§ WHAT YOU WILL DO: Copy out the account of the Oulanoff memorial lecture word for word, in full.

§ PASSAGE SHOWN:
BEGIN
Last Friday we had our annual "Hongor Oulanoff Memorial Lecture in Russian Literature," the fifth in a series endowed by his widow Constance.
I remember Professor Oulanoff, although he was already retired when I came to Ohio State. This lecturer, like others before her, managed to tie her own work to his by evoking Veniamin Kaverin's Two Captains, the USSR State Prize winning 1944 novel about an orphaned boy who becomes an arctic pilot. (I remember reading excerpts of this novel in college with my beloved Russian teacher, Albina Nikolaevna. Someday I too will be able to link my work to that of Prof. Oulanoff, since Kaverin was Yury Tynianov's brother-in-law twice over [they married each other's sister] and I am writing about Tynianov.)
Our lecturer was Andrea Lanoux of Connecticut College. Her work on Soviet and post-Soviet children's literature tries to isolate questions of the role of children's literature in development and ideological indoctrination, and the issue that she was exploring with us was why, precisely, post-Soviet and émigré Russian parents continue to offer Stalinist books to their pre-adolescent and adolescent children.
END
(Records from a dataset)
BEGIN
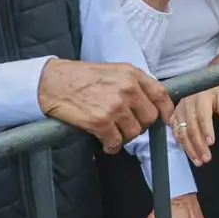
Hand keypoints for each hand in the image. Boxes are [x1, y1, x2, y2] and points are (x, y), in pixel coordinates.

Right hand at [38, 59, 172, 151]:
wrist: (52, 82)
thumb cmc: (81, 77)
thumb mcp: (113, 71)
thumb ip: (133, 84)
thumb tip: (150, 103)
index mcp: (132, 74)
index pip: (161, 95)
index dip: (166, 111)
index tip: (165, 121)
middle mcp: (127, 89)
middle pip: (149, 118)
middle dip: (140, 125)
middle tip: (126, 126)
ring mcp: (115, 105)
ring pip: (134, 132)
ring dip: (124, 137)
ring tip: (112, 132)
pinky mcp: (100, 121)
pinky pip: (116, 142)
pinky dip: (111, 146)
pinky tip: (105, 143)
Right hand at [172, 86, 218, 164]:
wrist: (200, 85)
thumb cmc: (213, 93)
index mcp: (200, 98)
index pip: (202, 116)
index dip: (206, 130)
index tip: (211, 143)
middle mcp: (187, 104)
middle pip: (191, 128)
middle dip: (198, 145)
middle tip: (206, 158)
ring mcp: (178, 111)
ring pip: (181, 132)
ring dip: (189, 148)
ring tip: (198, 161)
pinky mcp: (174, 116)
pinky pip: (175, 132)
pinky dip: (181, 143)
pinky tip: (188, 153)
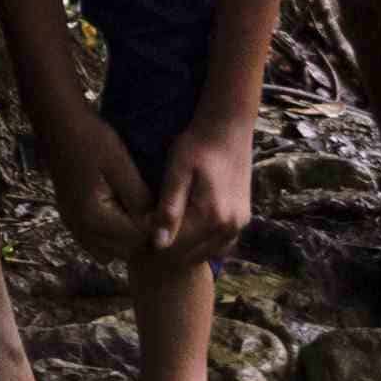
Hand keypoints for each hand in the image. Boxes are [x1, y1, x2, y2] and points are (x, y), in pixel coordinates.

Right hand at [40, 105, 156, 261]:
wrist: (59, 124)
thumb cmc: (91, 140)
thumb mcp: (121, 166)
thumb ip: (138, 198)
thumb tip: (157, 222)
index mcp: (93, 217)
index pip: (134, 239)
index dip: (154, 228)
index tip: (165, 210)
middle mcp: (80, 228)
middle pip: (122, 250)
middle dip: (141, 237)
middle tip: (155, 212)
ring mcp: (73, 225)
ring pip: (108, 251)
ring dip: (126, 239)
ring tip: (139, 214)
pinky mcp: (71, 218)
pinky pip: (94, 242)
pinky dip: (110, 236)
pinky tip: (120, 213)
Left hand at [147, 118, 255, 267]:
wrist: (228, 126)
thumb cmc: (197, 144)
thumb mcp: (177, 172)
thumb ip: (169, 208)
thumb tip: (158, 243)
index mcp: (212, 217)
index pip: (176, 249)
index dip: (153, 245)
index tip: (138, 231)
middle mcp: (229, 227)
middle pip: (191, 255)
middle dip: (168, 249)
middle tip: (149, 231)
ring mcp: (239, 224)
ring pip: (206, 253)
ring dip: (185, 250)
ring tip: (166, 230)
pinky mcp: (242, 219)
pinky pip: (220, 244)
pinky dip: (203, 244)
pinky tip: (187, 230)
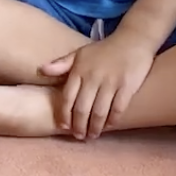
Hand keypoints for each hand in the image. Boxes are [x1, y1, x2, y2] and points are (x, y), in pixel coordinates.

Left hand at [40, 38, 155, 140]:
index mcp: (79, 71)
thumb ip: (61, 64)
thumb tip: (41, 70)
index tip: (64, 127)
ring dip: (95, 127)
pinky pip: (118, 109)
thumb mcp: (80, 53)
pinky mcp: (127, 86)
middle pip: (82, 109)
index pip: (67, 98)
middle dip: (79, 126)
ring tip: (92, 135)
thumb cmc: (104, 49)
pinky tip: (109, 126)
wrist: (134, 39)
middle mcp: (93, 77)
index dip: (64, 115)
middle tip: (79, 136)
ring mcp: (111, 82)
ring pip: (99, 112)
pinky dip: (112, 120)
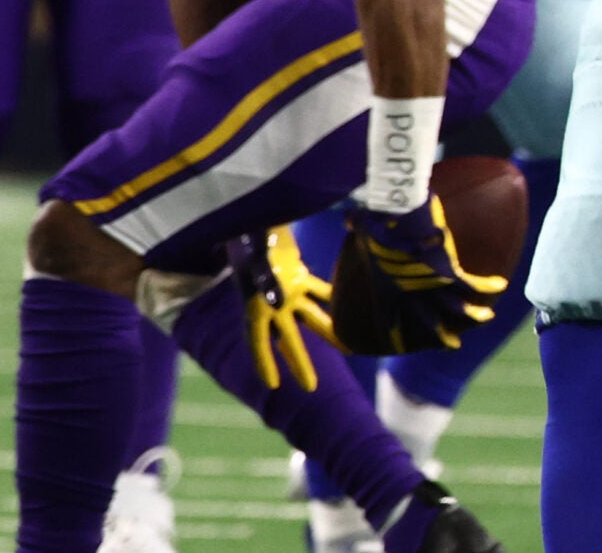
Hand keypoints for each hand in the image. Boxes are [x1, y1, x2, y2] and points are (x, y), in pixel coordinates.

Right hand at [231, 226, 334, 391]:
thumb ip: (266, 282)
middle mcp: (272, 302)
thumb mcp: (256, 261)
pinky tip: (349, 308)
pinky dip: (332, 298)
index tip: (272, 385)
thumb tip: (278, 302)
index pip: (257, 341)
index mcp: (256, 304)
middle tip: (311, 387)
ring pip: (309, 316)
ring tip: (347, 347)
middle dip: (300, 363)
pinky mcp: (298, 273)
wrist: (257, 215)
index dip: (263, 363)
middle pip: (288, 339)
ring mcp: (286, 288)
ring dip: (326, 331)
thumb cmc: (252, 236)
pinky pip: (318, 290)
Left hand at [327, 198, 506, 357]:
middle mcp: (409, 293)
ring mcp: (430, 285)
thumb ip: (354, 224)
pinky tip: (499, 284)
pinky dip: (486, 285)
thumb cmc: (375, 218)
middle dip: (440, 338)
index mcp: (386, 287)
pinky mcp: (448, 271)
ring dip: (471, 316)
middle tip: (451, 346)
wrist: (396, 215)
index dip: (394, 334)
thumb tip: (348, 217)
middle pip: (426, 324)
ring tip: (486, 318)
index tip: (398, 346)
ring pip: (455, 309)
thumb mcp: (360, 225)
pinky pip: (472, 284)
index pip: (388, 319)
END
§ ANSWER TO THIS PROBLEM:
Last Friday we had our annual "Hongor Oulanoff Memorial Lecture in Russian Literature," the fifth in a series endowed by his widow Constance.
I remember Professor Oulanoff, although he was already retired when I came to Ohio State. This lecturer, like others before her, managed to tie her own work to his by evoking Veniamin Kaverin's Two Captains, the USSR State Prize winning 1944 novel about an orphaned boy who becomes an arctic pilot. (I remember reading excerpts of this novel in college with my beloved Russian teacher, Albina Nikolaevna. Someday I too will be able to link my work to that of Prof. Oulanoff, since Kaverin was Yury Tynianov's brother-in-law twice over [they married each other's sister] and I am writing about Tynianov.)
Our lecturer was Andrea Lanoux of Connecticut College. Her work on Soviet and post-Soviet children's literature tries to isolate questions of the role of children's literature in development and ideological indoctrination, and the issue that she was exploring with us was why, precisely, post-Soviet and émigré Russian parents continue to offer Stalinist books to their pre-adolescent and adolescent children.